Moinmoin import script

jaap-karssenberg edited this page Oct 25, 2013 · 1 revision
Clone this wiki locally

As mentioned in the comment of the script, this is a modification of Slim Gaillards moin2doku.py. I've removed some bugs, added the creation of a page header with correct timestamp and modified the formatting regexs. The file attachment conversion isn't removed, but it is neither tested nor adapted to ZIM. Feel free to make modifications or fixes. Just add than to this page.

By the way...

ZIM uses two different markups for verbatim/code blocks. verbatim text segments within the line are marked with '' while whole blocks are marked with '''! There is no test allowed after the opening '''! The script currently (0.3) handles only the first markup. The REGEX based parsing of the script doesn't allow any "deeper inspection". So it isn't easy to add a secure detection of code blocks (nested or mixed markups,..).

file "moin2zim.py":

#!/usr/bin/python
#
# moin2zim.py  --  Joerg Desch <joerg DOT desch AT googlemail DOT com>
#
# ... A modification of moin2doku.py by Slim Gaillard
#     (see http://www.dokuwiki.org/tips:moinmoin2doku)
#
# IMPORTANT NOTE: this script is more a quick hack than a real project!

EXCERPTED DATA:
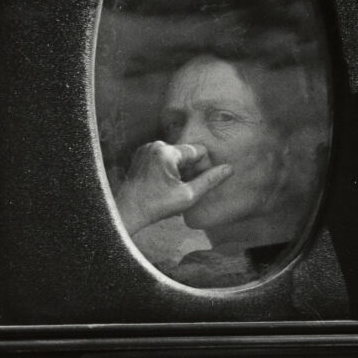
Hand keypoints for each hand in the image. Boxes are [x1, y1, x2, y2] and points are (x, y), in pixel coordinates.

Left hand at [115, 141, 232, 234]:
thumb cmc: (157, 206)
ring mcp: (146, 149)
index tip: (196, 184)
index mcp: (167, 152)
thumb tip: (229, 169)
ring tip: (173, 190)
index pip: (198, 151)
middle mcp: (155, 145)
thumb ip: (209, 181)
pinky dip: (168, 170)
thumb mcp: (188, 196)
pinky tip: (164, 186)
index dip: (203, 168)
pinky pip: (162, 159)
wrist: (128, 211)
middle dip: (190, 170)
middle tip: (184, 190)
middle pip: (186, 153)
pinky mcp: (141, 156)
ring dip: (179, 171)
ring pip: (175, 157)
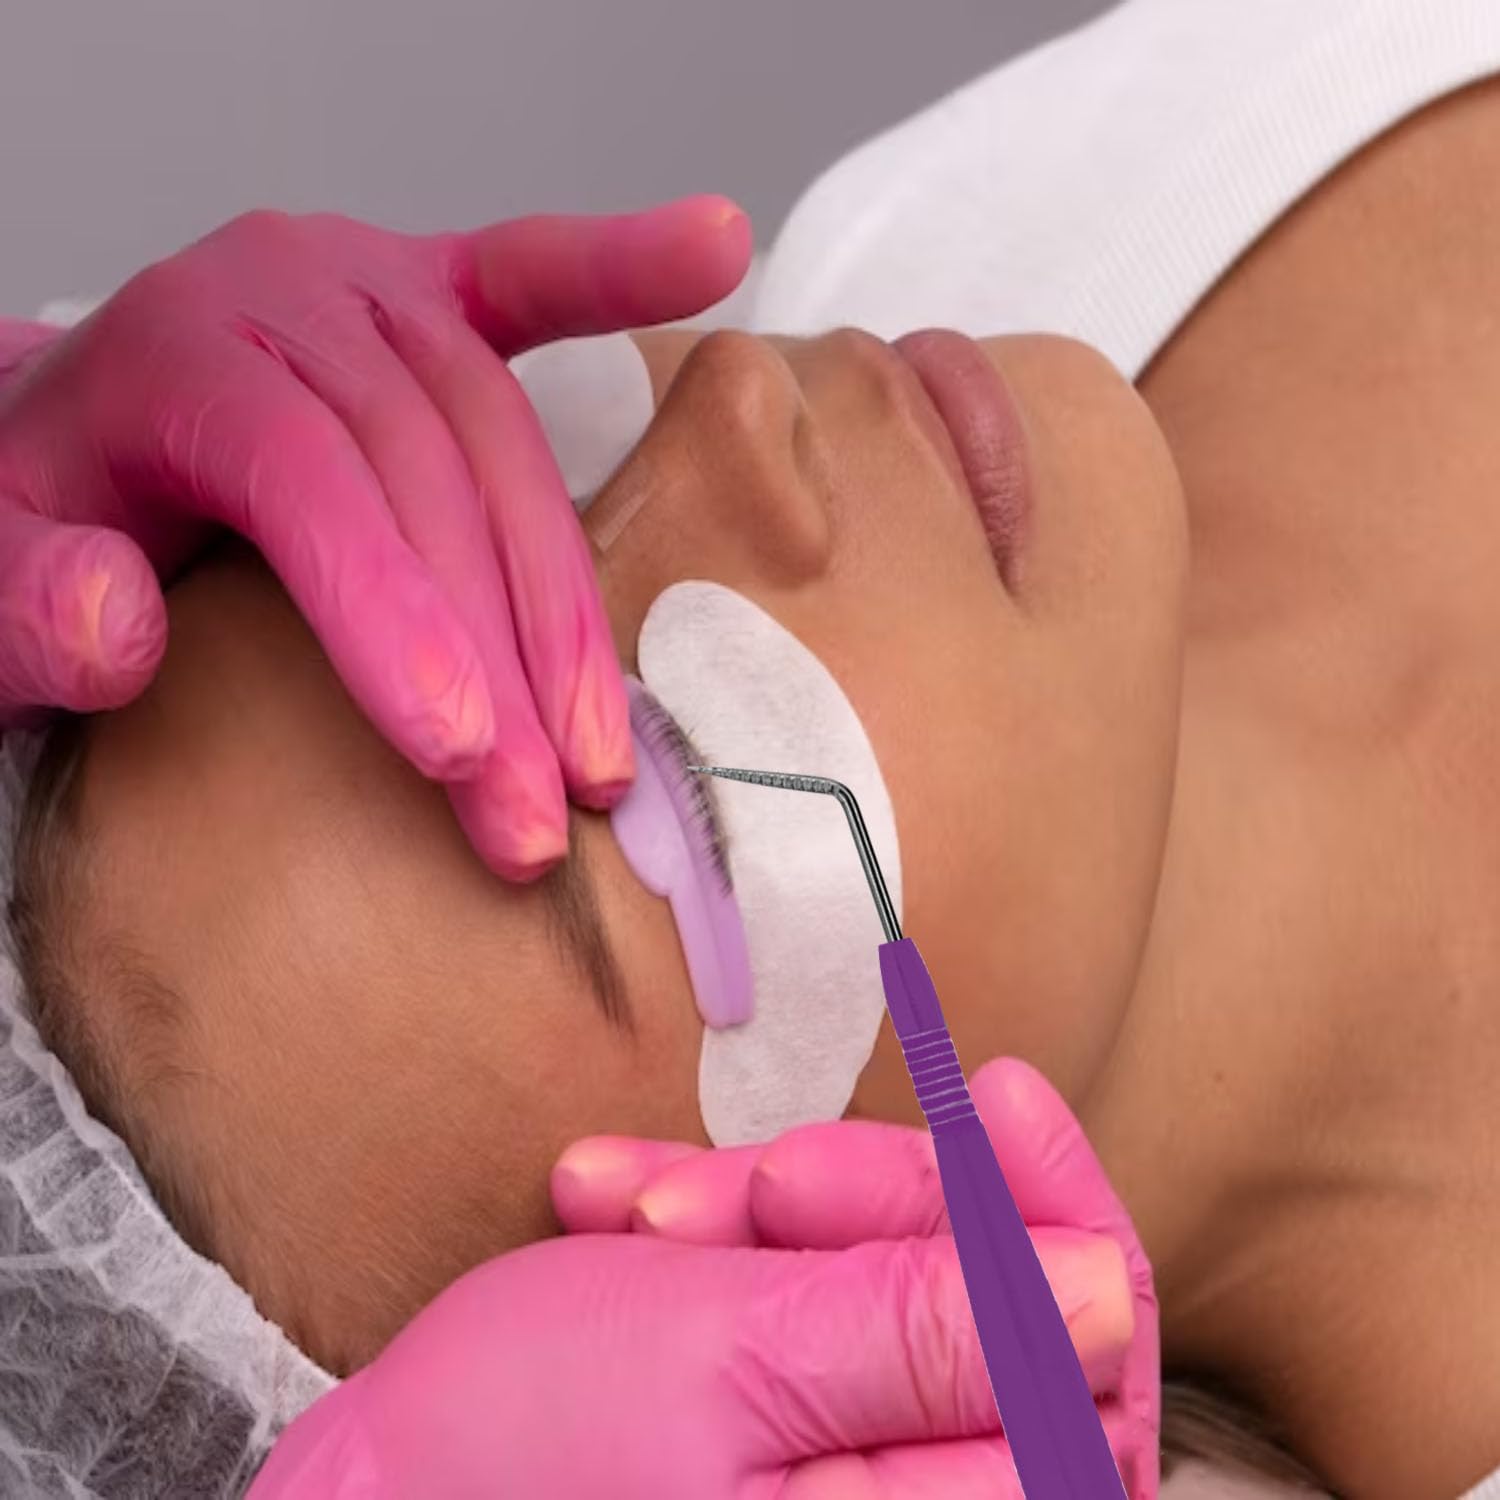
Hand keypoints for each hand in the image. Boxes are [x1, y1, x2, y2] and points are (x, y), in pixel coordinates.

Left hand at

TASK OBJECTIVE:
Carry on with the page about the MoinMoin-to-Zim import script, picking up right after its final line. The records are separate material and have nothing to do with the text.

EXERCISE RESULT:
#
# "moin2zim" is a script for converting MoinMoin version 1.3+ wiki data to the
# Zim format. It tries to convert all pages and is not intended to convert
# a single page. You have to call it with the name of the directory containing
# the MoinMoin pages as first parameter, and the output directory as second
# parameter.
#
# example: python moin2zim.py ./my-moin/data/pages/ ./zim-import/
#
# In ./zim/import/ are all pages with the zim formatting and the Zim page header.
# You should have on eye on the files and than copy them into the Zim notebook
# directory.
#
# The script doesn't do all the work. Some formattings aren't supported, others
# are not available in Zim. For now, I've only done the stuff I've needed to
# convert my moin wiki.
#
# Missing stuff:
#  * CamelCase links without [] are not detected as internal links.
#  * verbatim (multiline) blocks (not the marks inside a line) aren't detected.
#    The script still uses '' instead of '''!
#  * some unsupported stuff is still in DokuWiki syntax.
#  * currently only one moin icon is translated
#  * attachments are neither tested nor checked for compatibility.
#  * much other stuff I'm not aware of... ;-)
#
# version 0.3 (jd) first public release of my modifications.
#


import sys, os, os.path, re, pdb, time
from os import listdir
from os.path import isdir, basename

def check_dirs(moin_pages_dir, output_dir):
    if not isdir(moin_pages_dir):
        print >> sys.stderr, "MoinMoin pages directory doesn't exist!"
        sys.exit(1)

    if not isdir(output_dir):
        print >> sys.stderr, "Output directory doesn't exist!"
        sys.exit(1)


def get_path_names(moin_pages_dir):
    items = listdir(moin_pages_dir)
    pathnames = []
    for item in items:
        item = os.path.join(moin_pages_dir, item)
        if isdir(item):
            pathnames.append(item)
    return pathnames


def get_current_revision(page_dir):
    rev_dir = os.path.join(page_dir, 'revisions')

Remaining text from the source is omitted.